# Study questions
a: Could you render the saved data entries as a Markdown table with the columns "No." and "Line", starting at the first line of the entries and ending after the line containing "- EMail function implementation;", skipping blank lines and leaving out the pictures?
b: Can you write the next part of the review of the Zero show, picking up after its final sentence?

# Text for analysis
June 15, 1996 Zero show tonight. Not psyched, but a promise made ... And what a show. Only a few notes scribbled ... Best I've ever seen them perform. A perfect catharsis, musically: some great bluesy, heavy rock, interspliced with long instrumental jazz numbers; simply elegant, sublime musicianship throughout. Zero is cantankerous; they have a definite edgy personality. When they're on, they'll amaze; and when the mood isn't right, they can sink to the moment. But tonight, from the moment they opened - with some gorgeous instrumental - they could hit no sour note. I was transported. Even though incredibly tired, almost passing out on my feet by the end, but enjoying every note. Highlights were the opener; "She's So Heavy," with a great job on vocals and the kind of building crescendos that acknowledged the Dead's influence nicely; and the final two tunes of the second set, long instrumentals that carried you through every stage of emotional response. Splendid catharsis, indeed.

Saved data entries
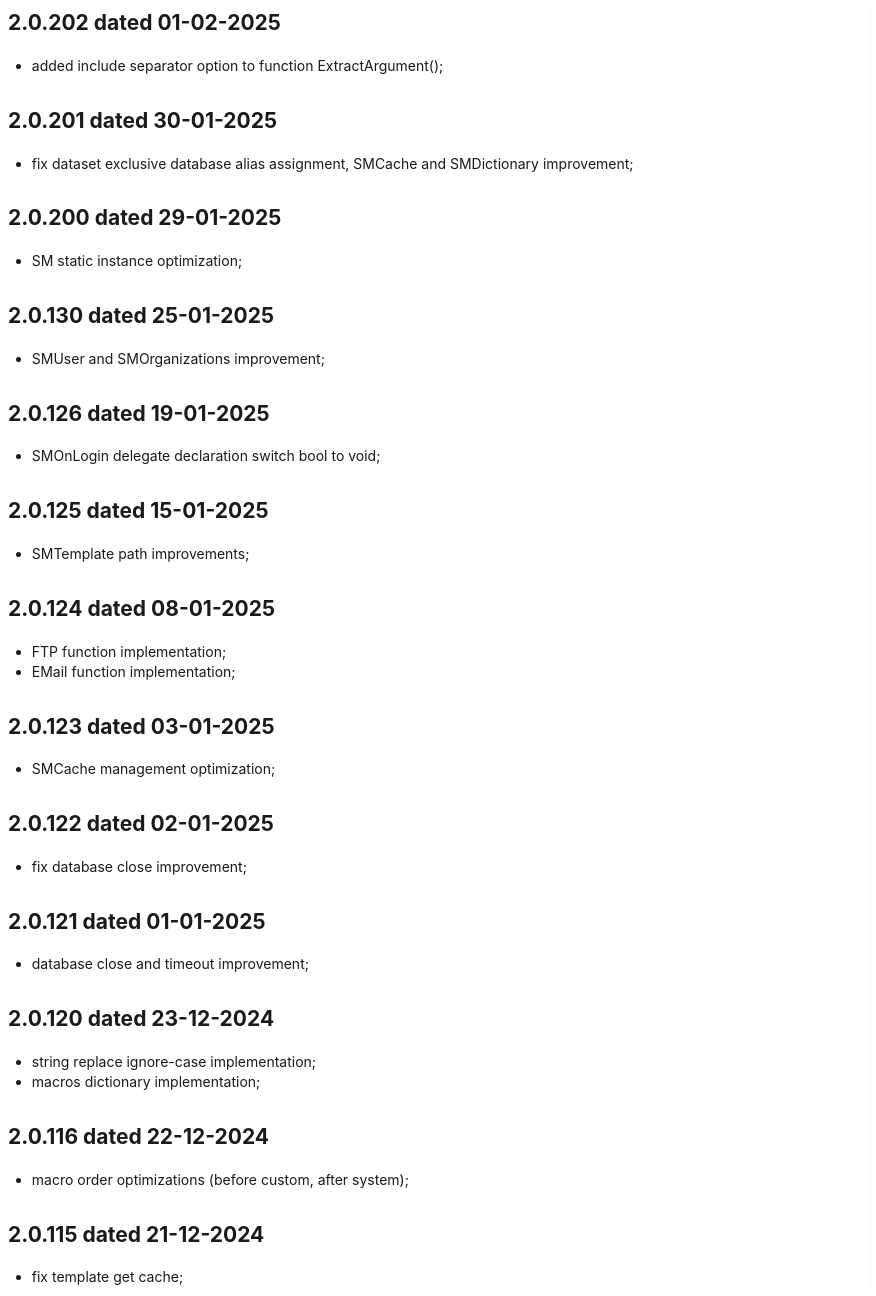 2.0.202 dated 01-02-2025
------------------------
- added include separator option to function ExtractArgument();

2.0.201 dated 30-01-2025
------------------------
- fix dataset exclusive database alias assignment, SMCache and SMDictionary improvement;

2.0.200 dated 29-01-2025
------------------------
- SM static instance optimization;

2.0.130 dated 25-01-2025
------------------------
- SMUser and SMOrganizations improvement;

2.0.126 dated 19-01-2025
------------------------
- SMOnLogin delegate declaration switch bool to void;

2.0.125 dated 15-01-2025
------------------------
- SMTemplate path improvements;

2.0.124 dated 08-01-2025
------------------------
- FTP function implementation;
- EMail function implementation;

2.0.123 dated 03-01-2025
------------------------
- SMCache management optimization;

2.0.122 dated 02-01-2025
------------------------
- fix database close improvement;

2.0.121 dated 01-01-2025
------------------------
- database close and timeout improvement;

2.0.120 dated 23-12-2024
------------------------
- string replace ignore-case implementation;
- macros dictionary implementation;

2.0.116 dated 22-12-2024
------------------------
- macro order optimizations (before custom, after system);

2.0.115 dated 21-12-2024
------------------------
- fix template get cache;
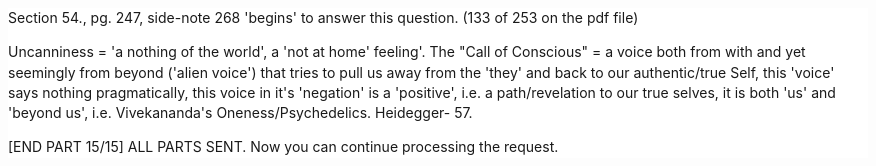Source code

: Section 54., pg. 247, side-note 268 'begins' to answer this question. (133 of 253 on the pdf file)

Uncanniness = 'a nothing of the world', a 'not at home' feeling'.  The "Call of Conscious" = a voice both from with and yet seemingly from beyond ('alien voice') that tries to pull us away from the 'they' and back to our authentic/true Self, this 'voice' says nothing pragmatically, this voice in it's 'negation' is a 'positive', i.e. a path/revelation to our true selves, it is both 'us' and 'beyond us', i.e. Vivekananda's Oneness/Psychedelics.  Heidegger- 57.

[END PART 15/15]
ALL PARTS SENT. Now you can continue processing the request.
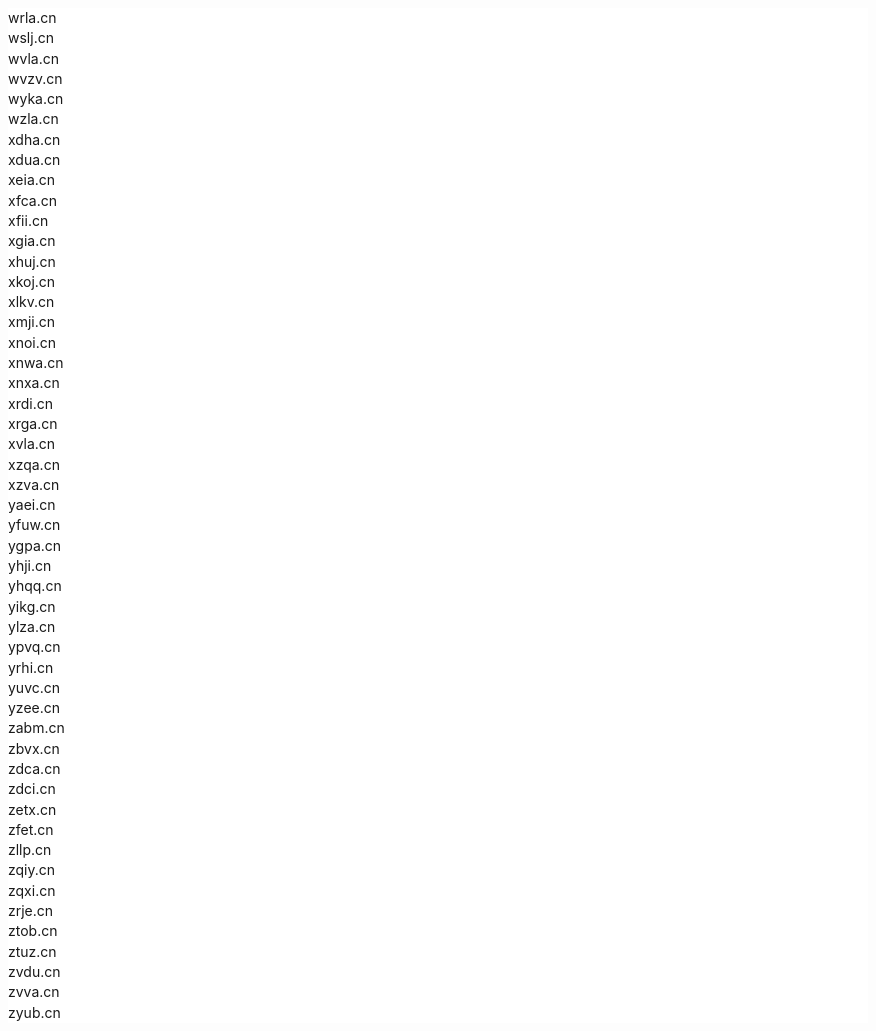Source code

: wrla.cn   
wslj.cn   
wvla.cn   
wvzv.cn   
wyka.cn   
wzla.cn   
xdha.cn   
xdua.cn   
xeia.cn   
xfca.cn   
xfii.cn   
xgia.cn   
xhuj.cn   
xkoj.cn   
xlkv.cn   
xmji.cn   
xnoi.cn   
xnwa.cn   
xnxa.cn   
xrdi.cn   
xrga.cn   
xvla.cn   
xzqa.cn   
xzva.cn   
yaei.cn   
yfuw.cn   
ygpa.cn   
yhji.cn   
yhqq.cn   
yikg.cn   
ylza.cn   
ypvq.cn   
yrhi.cn   
yuvc.cn   
yzee.cn   
zabm.cn   
zbvx.cn   
zdca.cn   
zdci.cn   
zetx.cn   
zfet.cn   
zllp.cn   
zqiy.cn   
zqxi.cn   
zrje.cn   
ztob.cn   
ztuz.cn   
zvdu.cn   
zvva.cn   
zyub.cn   
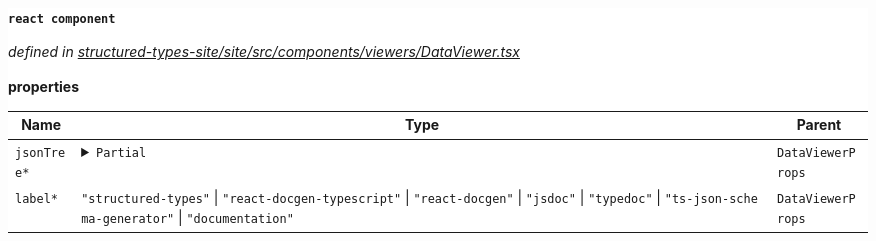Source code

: **`react component`**

_defined in [structured-types-site/site/src/components/viewers/DataViewer.tsx](https://github.com/atanasster/structured-types/tree/master/site/src/components/viewers/DataViewer.tsx#L15)_

**properties**

| Name        | Type                                                                                                                                                                                                                                                                                                                                                                                                                                                                                                                                                                                                                                                                                                                                                                                                                                                                                                                                                                                                                                                                                                                                                                                                                                                                                                                                                                                                                                                                                                                                        | Parent            |
| ----------- | ------------------------------------------------------------------------------------------------------------------------------------------------------------------------------------------------------------------------------------------------------------------------------------------------------------------------------------------------------------------------------------------------------------------------------------------------------------------------------------------------------------------------------------------------------------------------------------------------------------------------------------------------------------------------------------------------------------------------------------------------------------------------------------------------------------------------------------------------------------------------------------------------------------------------------------------------------------------------------------------------------------------------------------------------------------------------------------------------------------------------------------------------------------------------------------------------------------------------------------------------------------------------------------------------------------------------------------------------------------------------------------------------------------------------------------------------------------------------------------------------------------------------------------------- | ----------------- |
| `jsonTree*` | <details><summary>`Partial`</summary></details> | `DataViewerProps` |
| `label*`    | `"structured-types"` \| `"react-docgen-typescript"` \| `"react-docgen"` \| `"jsdoc"` \| `"typedoc"` \| `"ts-json-schema-generator"` \| `"documentation"`                                                                                                                                                                                                                                                                                                                                                                                                                                                                                                                                                                                                                                                                                                                                                                                                                                                                                                                                                                                                                                                                                                                                                                                                                                                                                                                                                                                    | `DataViewerProps` |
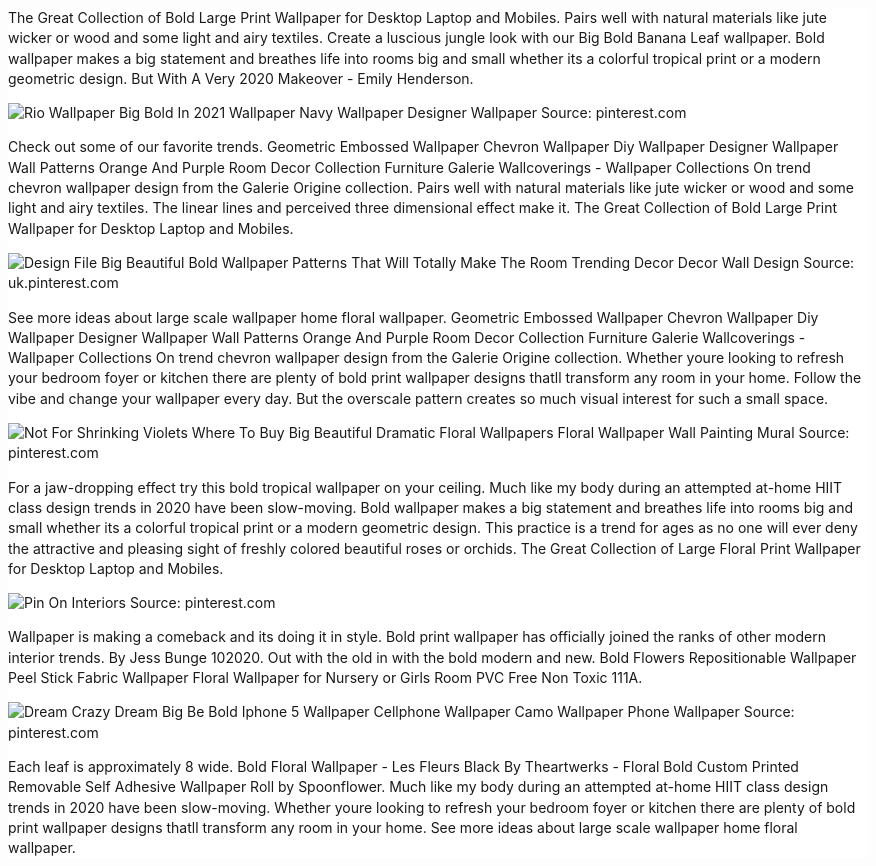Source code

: The Great Collection of Bold Large Print Wallpaper for Desktop Laptop and Mobiles. Pairs well with natural materials like jute wicker or wood and some light and airy textiles. Create a luscious jungle look with our Big Bold Banana Leaf wallpaper. Bold wallpaper makes a big statement and breathes life into rooms big and small whether its a colorful tropical print or a modern geometric design. But With A Very 2020 Makeover - Emily Henderson.

![Rio Wallpaper Big Bold In 2021 Wallpaper Navy Wallpaper Designer Wallpaper](https://i.pinimg.com/originals/62/d4/9a/62d49aa8e714121936489813c8e3d78f.jpg "Rio Wallpaper Big Bold In 2021 Wallpaper Navy Wallpaper Designer Wallpaper")
Source: pinterest.com

Check out some of our favorite trends. Geometric Embossed Wallpaper Chevron Wallpaper Diy Wallpaper Designer Wallpaper Wall Patterns Orange And Purple Room Decor Collection Furniture Galerie Wallcoverings - Wallpaper Collections On trend chevron wallpaper design from the Galerie Origine collection. Pairs well with natural materials like jute wicker or wood and some light and airy textiles. The linear lines and perceived three dimensional effect make it. The Great Collection of Bold Large Print Wallpaper for Desktop Laptop and Mobiles.

![Design File Big Beautiful Bold Wallpaper Patterns That Will Totally Make The Room Trending Decor Decor Wall Design](https://i.pinimg.com/originals/8c/37/7a/8c377a7de02055836d51985dc35b9892.png "Design File Big Beautiful Bold Wallpaper Patterns That Will Totally Make The Room Trending Decor Decor Wall Design")
Source: uk.pinterest.com

See more ideas about large scale wallpaper home floral wallpaper. Geometric Embossed Wallpaper Chevron Wallpaper Diy Wallpaper Designer Wallpaper Wall Patterns Orange And Purple Room Decor Collection Furniture Galerie Wallcoverings - Wallpaper Collections On trend chevron wallpaper design from the Galerie Origine collection. Whether youre looking to refresh your bedroom foyer or kitchen there are plenty of bold print wallpaper designs thatll transform any room in your home. Follow the vibe and change your wallpaper every day. But the overscale pattern creates so much visual interest for such a small space.

![Not For Shrinking Violets Where To Buy Big Beautiful Dramatic Floral Wallpapers Floral Wallpaper Wall Painting Mural](https://i.pinimg.com/originals/c1/5b/85/c15b855159fd220bc44788b150b37375.jpg "Not For Shrinking Violets Where To Buy Big Beautiful Dramatic Floral Wallpapers Floral Wallpaper Wall Painting Mural")
Source: pinterest.com

For a jaw-dropping effect try this bold tropical wallpaper on your ceiling. Much like my body during an attempted at-home HIIT class design trends in 2020 have been slow-moving. Bold wallpaper makes a big statement and breathes life into rooms big and small whether its a colorful tropical print or a modern geometric design. This practice is a trend for ages as no one will ever deny the attractive and pleasing sight of freshly colored beautiful roses or orchids. The Great Collection of Large Floral Print Wallpaper for Desktop Laptop and Mobiles.

![Pin On Interiors](https://i.pinimg.com/originals/ea/0d/c2/ea0dc29d1d29c8cd2b08fe3cfd265e26.jpg "Pin On Interiors")
Source: pinterest.com

Wallpaper is making a comeback and its doing it in style. Bold print wallpaper has officially joined the ranks of other modern interior trends. By Jess Bunge 102020. Out with the old in with the bold modern and new. Bold Flowers Repositionable Wallpaper Peel Stick Fabric Wallpaper Floral Wallpaper for Nursery or Girls Room PVC Free Non Toxic 111A.

![Dream Crazy Dream Big Be Bold Iphone 5 Wallpaper Cellphone Wallpaper Camo Wallpaper Phone Wallpaper](https://i.pinimg.com/originals/f0/c9/17/f0c9170f217fc921a2f2340a41ccc8b5.jpg "Dream Crazy Dream Big Be Bold Iphone 5 Wallpaper Cellphone Wallpaper Camo Wallpaper Phone Wallpaper")
Source: pinterest.com

Each leaf is approximately 8 wide. Bold Floral Wallpaper - Les Fleurs Black By Theartwerks - Floral Bold Custom Printed Removable Self Adhesive Wallpaper Roll by Spoonflower. Much like my body during an attempted at-home HIIT class design trends in 2020 have been slow-moving. Whether youre looking to refresh your bedroom foyer or kitchen there are plenty of bold print wallpaper designs thatll transform any room in your home. See more ideas about large scale wallpaper home floral wallpaper.
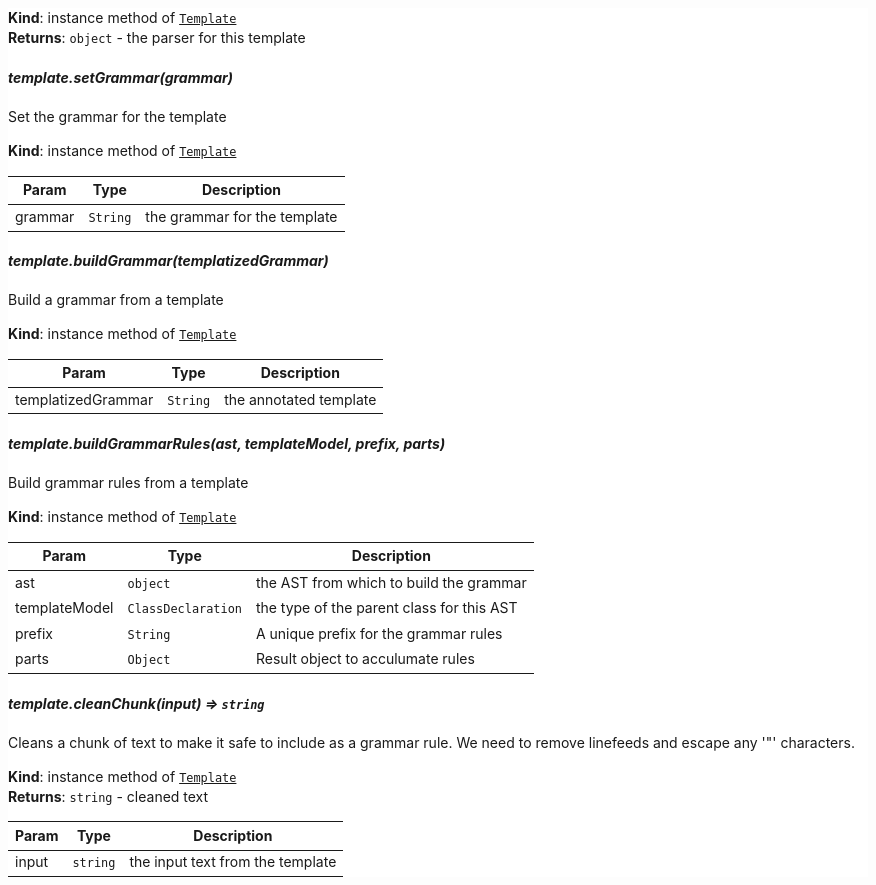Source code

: **Kind**: instance method of [<code>Template</code>](#module_cicero-core.Template)  
**Returns**: <code>object</code> - the parser for this template  
<a name="module_cicero-core.Template+setGrammar"></a>

#### *template.setGrammar(grammar)*
Set the grammar for the template

**Kind**: instance method of [<code>Template</code>](#module_cicero-core.Template)  

| Param | Type | Description |
| --- | --- | --- |
| grammar | <code>String</code> | the grammar for the template |

<a name="module_cicero-core.Template+buildGrammar"></a>

#### *template.buildGrammar(templatizedGrammar)*
Build a grammar from a template

**Kind**: instance method of [<code>Template</code>](#module_cicero-core.Template)  

| Param | Type | Description |
| --- | --- | --- |
| templatizedGrammar | <code>String</code> | the annotated template |

<a name="module_cicero-core.Template+buildGrammarRules"></a>

#### *template.buildGrammarRules(ast, templateModel, prefix, parts)*
Build grammar rules from a template

**Kind**: instance method of [<code>Template</code>](#module_cicero-core.Template)  

| Param | Type | Description |
| --- | --- | --- |
| ast | <code>object</code> | the AST from which to build the grammar |
| templateModel | <code>ClassDeclaration</code> | the type of the parent class for this AST |
| prefix | <code>String</code> | A unique prefix for the grammar rules |
| parts | <code>Object</code> | Result object to acculumate rules |

<a name="module_cicero-core.Template+cleanChunk"></a>

#### *template.cleanChunk(input) ⇒ <code>string</code>*
Cleans a chunk of text to make it safe to include
as a grammar rule. We need to remove linefeeds and
escape any '"' characters.

**Kind**: instance method of [<code>Template</code>](#module_cicero-core.Template)  
**Returns**: <code>string</code> - cleaned text  

| Param | Type | Description |
| --- | --- | --- |
| input | <code>string</code> | the input text from the template |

# Your written answers
a:
| No. | Line |
|---|---|
| 1 |  2.0.202 dated 01-02-2025 |
| 2 | ------------------------ |
| 3 | - added include separator option to function ExtractArgument(); |
| 4 | 2.0.201 dated 30-01-2025 |
| 5 | ------------------------ |
| 6 | - fix dataset exclusive database alias assignment, SMCache and SMDictionary improvement; |
| 7 | 2.0.200 dated 29-01-2025 |
| 8 | ------------------------ |
| 9 | - SM static instance optimization; |
| 10 | 2.0.130 dated 25-01-2025 |
| 11 | ------------------------ |
| 12 | - SMUser and SMOrganizations improvement; |
| 13 | 2.0.126 dated 19-01-2025 |
| 14 | ------------------------ |
| 15 | - SMOnLogin delegate declaration switch bool to void; |
| 16 | 2.0.125 dated 15-01-2025 |
| 17 | ------------------------ |
| 18 | - SMTemplate path improvements; |
| 19 | 2.0.124 dated 08-01-2025 |
| 20 | ------------------------ |
| 21 | - FTP function implementation; |
| 22 | - EMail function implementation; |

b:
That was the show that I 'got it' - had my first Zero epiphany. And even then, I was still thinking of them as temperamental - though consummate - musicians. From the outset, a characteristic of Zero was that it had the rep as a musicians' band: they had the imprimatur of Marin County's finest for years before their audience surged following the post-Dead phenomenon of Deadheads pouring their efforts into surrogates. But Zero also inherited the anti-celebrity attitude of many musicians' bands: no star trips, something that saxophonist Martín Fierro had reputedly brushed up against when he was involved with the Dead for a few projects, including horn arrangements for an album as well as playing with Jerry Garcia in a couple of his side-bands. It left a mark on Zero that can still be seen in the resolute and natural way that they move through their audiences, who respectfully give them room, occasionally approach and are invariably dealt with politely; and why the band makes it a point to bring their infant children to shows. All part of the 'Zero Family' ethos that they successfully project.
Martín exemplifies that, to some extent: the guy who refuses to take himself too seriously, yet when he plays, it's nothing but serious ... but what a goof, off the sax.
Pardon me for barging into the notes on your private musings, Griffin, but I feel like something needs to be said here. Martín's incessant vocal riffings reminds me regularly of his saxophone solos. I'd go so far as to say that his voice box is just another one of the instruments he "goes outside" on. Listen to when he scats, such as on Tell Me All About It.
--GATEFOLD SLEEVE
Griffin replies:
I meant M is a goof off the sax, as in,
the Sayings of Chairman Martín, NOT his singing!
I think that's serious, too! (Of course!)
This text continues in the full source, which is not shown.